A Letter to Myself When I Was Diagnosed With Anorexia
I know you’re only 14 and you haven’t had it easy in life thus far. I’m sorry to tell you things will get much worse before they get better, but have hope. What feels like it will crush you will actually pass. The darkness will lift, and when it comes again, you will be prepared and know how to handle it. You will have to fight hard, harder than you might be able to imagine right now, but you will break through the depression, the feelings of hopelessness and the self-hate, and will eventually discover all the suffering you experience won’t be in vain.
When the therapist tells you that you have anorexia, you won’t be familiar with the term. Many years after you hear the term for the first time, the word “anorexia” will become established and well-known, but don’t be scared of a diagnosis that isn’t common right now. The obsessions and compulsive behaviors you experience and engage in are part of your eating disorder. You may not realize it now and might feel stubborn and indestructible and even angry at the thought of changing, but those very behaviors could kill you. In fact, you will come very close to death before things turn around.
When you become an outstanding runner in high school and feel like the anorexia is helping you run faster, know that it’s really not. You have talent and you work hard; that’s why you run well. Don’t listen to your coach when he talks about your weight. You will not run more slowly after gaining one pound. That is ridiculous, and you should know your health is more important than trying to please others. Mostly, when you have to back off running, have hope that you will still be OK. It may feel like your dreams were shattered when your running career came to an early end due to injuries and complications related to anorexia, but you can form new dreams. Keep dreaming, because there are many avenues you haven’t yet explored.
No matter what struggles you go through, know that you are not alone. You have friends and family members who will not give up on you. You will make them proud when, against all odds, you go from having seizures and being told you won’t make it to flourishing. It won’t happen overnight. Your journey back to health will take years, but you won’t regret taking that first leap of faith into the unknown territory of recovery.
Keep in mind, people who don’t understand your illness will say hurtful and unkind things. Most of the time, they don’t mean it. They just don’t know what can be triggering to someone struggling with anorexia. When your neighbor keeps saying you “look healthy,” don’t take it as something bad. Try to see that he means well and that it’s a sign that you are succeeding. You are fighting your inner demons that he doesn’t realize seem real to you. That negative self-talk in your head will lessen in time as you continue to heal.
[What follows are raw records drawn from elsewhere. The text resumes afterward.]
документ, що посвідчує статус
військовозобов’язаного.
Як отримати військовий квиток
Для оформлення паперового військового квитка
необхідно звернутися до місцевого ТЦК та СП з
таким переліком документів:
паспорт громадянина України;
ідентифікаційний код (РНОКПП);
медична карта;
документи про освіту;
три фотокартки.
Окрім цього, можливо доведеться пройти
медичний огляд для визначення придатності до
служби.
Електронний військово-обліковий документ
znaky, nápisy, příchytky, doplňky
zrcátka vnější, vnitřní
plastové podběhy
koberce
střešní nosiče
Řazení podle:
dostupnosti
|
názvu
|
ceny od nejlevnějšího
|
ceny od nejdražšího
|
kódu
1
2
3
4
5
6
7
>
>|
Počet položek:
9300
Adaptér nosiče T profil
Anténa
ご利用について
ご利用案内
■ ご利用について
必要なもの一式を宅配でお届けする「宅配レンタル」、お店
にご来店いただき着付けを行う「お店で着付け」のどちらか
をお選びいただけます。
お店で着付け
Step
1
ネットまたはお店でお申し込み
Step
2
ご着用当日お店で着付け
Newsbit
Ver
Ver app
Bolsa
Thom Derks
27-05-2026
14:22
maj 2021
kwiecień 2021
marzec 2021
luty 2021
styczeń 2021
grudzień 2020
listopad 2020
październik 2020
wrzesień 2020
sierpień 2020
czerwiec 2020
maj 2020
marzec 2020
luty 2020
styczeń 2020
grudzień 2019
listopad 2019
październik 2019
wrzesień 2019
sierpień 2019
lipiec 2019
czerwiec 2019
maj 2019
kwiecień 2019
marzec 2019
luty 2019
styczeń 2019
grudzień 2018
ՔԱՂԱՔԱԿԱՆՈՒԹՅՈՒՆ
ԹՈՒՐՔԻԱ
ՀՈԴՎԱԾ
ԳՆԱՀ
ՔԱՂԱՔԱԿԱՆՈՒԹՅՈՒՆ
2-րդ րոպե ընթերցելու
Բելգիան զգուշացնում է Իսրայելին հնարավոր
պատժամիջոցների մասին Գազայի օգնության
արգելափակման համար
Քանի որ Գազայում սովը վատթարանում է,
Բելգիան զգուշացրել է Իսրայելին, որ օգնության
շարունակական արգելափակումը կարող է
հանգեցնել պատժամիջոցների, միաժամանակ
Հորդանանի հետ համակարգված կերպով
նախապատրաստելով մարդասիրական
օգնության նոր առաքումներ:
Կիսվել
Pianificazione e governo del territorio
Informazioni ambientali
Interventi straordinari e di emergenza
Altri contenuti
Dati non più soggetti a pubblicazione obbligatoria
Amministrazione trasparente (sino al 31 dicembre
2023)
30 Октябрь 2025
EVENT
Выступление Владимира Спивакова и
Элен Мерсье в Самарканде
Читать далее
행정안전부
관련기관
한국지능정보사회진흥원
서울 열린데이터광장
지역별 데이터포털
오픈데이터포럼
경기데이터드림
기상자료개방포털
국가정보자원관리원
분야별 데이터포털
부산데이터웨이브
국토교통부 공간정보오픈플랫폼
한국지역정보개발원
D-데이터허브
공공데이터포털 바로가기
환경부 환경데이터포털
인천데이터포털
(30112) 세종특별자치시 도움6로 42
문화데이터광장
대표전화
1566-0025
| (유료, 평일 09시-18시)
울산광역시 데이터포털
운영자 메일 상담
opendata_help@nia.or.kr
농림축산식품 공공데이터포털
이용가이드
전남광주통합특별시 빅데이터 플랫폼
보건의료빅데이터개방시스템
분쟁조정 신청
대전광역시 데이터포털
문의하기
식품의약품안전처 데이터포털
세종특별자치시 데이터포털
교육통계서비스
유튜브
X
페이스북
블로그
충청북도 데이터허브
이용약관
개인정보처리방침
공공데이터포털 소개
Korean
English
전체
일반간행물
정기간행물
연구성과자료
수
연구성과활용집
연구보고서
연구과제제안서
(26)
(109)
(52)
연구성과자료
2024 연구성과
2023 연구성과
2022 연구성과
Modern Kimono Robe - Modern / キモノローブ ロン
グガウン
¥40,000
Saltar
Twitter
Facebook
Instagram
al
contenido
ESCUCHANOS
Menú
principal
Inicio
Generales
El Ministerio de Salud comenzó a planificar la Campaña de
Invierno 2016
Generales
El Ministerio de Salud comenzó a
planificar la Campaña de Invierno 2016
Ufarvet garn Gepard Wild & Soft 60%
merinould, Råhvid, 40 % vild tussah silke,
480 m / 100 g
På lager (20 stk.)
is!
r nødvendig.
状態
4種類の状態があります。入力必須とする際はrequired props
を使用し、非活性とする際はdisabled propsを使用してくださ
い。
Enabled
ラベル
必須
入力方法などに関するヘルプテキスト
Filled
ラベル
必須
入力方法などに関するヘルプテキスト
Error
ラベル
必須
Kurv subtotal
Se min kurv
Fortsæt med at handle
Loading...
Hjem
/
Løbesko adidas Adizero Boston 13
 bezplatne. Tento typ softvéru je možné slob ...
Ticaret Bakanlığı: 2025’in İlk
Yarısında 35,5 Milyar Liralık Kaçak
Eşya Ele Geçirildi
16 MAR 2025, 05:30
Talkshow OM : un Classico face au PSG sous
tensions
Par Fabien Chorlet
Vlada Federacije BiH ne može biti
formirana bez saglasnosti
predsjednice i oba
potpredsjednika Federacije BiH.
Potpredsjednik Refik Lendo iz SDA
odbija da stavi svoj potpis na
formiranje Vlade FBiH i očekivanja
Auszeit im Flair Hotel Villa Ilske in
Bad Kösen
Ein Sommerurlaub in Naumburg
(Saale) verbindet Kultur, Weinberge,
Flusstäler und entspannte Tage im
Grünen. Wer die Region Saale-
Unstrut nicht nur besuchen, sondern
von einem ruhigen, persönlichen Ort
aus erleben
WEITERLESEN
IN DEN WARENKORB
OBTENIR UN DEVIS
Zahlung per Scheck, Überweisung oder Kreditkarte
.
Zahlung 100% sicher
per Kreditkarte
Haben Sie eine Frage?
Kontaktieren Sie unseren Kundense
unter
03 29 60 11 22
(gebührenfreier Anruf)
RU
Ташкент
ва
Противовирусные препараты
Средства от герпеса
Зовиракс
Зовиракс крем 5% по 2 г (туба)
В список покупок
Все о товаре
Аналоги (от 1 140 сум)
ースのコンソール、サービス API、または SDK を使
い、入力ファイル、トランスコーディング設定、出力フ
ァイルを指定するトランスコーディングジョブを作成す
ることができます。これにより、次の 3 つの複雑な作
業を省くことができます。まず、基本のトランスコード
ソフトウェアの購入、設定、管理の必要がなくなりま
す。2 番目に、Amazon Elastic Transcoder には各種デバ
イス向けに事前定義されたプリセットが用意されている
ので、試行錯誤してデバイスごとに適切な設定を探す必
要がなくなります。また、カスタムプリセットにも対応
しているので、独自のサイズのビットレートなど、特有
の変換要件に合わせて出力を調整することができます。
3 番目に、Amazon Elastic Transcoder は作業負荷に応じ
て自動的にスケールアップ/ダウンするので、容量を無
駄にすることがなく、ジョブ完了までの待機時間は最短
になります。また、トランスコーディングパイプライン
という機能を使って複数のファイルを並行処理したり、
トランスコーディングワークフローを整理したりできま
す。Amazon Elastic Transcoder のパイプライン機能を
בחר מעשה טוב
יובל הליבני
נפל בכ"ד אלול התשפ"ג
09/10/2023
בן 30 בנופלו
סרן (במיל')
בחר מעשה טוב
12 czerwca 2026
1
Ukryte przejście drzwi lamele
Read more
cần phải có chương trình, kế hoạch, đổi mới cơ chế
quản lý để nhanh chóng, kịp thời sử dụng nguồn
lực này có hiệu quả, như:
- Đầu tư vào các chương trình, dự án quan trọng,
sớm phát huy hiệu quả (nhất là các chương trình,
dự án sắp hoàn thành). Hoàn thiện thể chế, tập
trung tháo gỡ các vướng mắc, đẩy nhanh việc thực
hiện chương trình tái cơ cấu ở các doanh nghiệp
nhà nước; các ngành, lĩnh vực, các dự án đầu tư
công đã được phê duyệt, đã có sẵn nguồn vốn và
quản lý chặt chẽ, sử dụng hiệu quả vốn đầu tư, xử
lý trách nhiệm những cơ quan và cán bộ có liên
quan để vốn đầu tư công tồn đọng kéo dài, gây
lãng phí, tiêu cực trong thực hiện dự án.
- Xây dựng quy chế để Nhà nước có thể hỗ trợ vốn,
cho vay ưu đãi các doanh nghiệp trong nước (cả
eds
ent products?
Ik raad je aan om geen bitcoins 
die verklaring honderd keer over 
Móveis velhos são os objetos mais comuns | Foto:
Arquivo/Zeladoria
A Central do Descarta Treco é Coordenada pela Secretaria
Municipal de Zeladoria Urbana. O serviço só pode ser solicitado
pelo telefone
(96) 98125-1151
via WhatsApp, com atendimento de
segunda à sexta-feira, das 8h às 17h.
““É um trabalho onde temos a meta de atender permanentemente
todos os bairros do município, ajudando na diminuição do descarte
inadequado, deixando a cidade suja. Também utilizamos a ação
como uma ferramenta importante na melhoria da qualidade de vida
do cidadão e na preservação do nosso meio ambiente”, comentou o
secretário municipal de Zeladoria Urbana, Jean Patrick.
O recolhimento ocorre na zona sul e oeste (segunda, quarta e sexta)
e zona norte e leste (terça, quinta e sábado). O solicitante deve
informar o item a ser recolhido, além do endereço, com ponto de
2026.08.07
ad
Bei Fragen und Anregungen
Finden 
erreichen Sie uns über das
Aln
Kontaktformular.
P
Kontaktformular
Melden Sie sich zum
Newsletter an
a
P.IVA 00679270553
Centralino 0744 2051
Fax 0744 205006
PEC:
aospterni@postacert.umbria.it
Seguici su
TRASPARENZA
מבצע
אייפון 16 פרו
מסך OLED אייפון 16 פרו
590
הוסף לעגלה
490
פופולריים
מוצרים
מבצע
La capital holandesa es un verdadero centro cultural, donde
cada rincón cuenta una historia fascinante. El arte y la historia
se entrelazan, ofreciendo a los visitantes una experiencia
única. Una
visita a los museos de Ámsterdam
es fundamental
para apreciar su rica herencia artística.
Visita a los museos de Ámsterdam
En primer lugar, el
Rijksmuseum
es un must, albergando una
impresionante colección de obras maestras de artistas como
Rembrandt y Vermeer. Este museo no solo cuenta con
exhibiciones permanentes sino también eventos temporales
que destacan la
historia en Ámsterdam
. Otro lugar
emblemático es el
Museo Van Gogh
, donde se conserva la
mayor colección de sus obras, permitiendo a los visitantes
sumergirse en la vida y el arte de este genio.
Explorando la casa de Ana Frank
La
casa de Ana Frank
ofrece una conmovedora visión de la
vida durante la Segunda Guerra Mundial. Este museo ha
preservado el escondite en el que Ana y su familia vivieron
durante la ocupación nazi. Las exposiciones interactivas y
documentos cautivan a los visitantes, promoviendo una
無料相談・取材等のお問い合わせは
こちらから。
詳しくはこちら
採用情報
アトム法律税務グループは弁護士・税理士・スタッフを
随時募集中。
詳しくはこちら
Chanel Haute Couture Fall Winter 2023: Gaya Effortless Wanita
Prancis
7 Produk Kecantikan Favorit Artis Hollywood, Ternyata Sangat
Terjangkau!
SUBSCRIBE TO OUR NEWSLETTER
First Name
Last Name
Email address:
As you get older, more and more people will have suggestions on how to overcome eating disorders. Know that everyone who struggles is unique and has his or her own path to travel. There is no secret formula or pill that will cure an eating disorder, but there are key factors to address in recovery. You don’t have to alter who you are in order to recover; you just have to rediscover who that person is, and you will find her, Lize. I promise you will.
Listen to your mom. She is wise, and she loves you.
Though it seems impossible, you will become a mentor to people struggling one day. Make sure you are in a place where you can give back before you do, because recovery takes a lot of energy and effort. You have to be strong and know how to create healthy boundaries when you help others, but giving back is essential and will make you feel better. You don’t have to be cured or 100 percent to start giving back, but make sure you keep taking care of yourself when you do.
One day, you will teach others the following:
The issues you have around food are a red flag that something else is going on in your life. learn to identify real emotions. “I feel fat” sometimes means there’s something else to address that’s unrelated to food and body image.
You are not your eating disorder.
Trying to control your food is a way to cope with uncomfortable or unidentified feelings. You can’t control what happens around you, so it’s tempting to try to control what you do or do not eat.
Your identity is not based on what you do or how thin you are.
Be kind to yourself.
It takes work to reach self-acceptance and self-love when you are recovering from an eating disorder.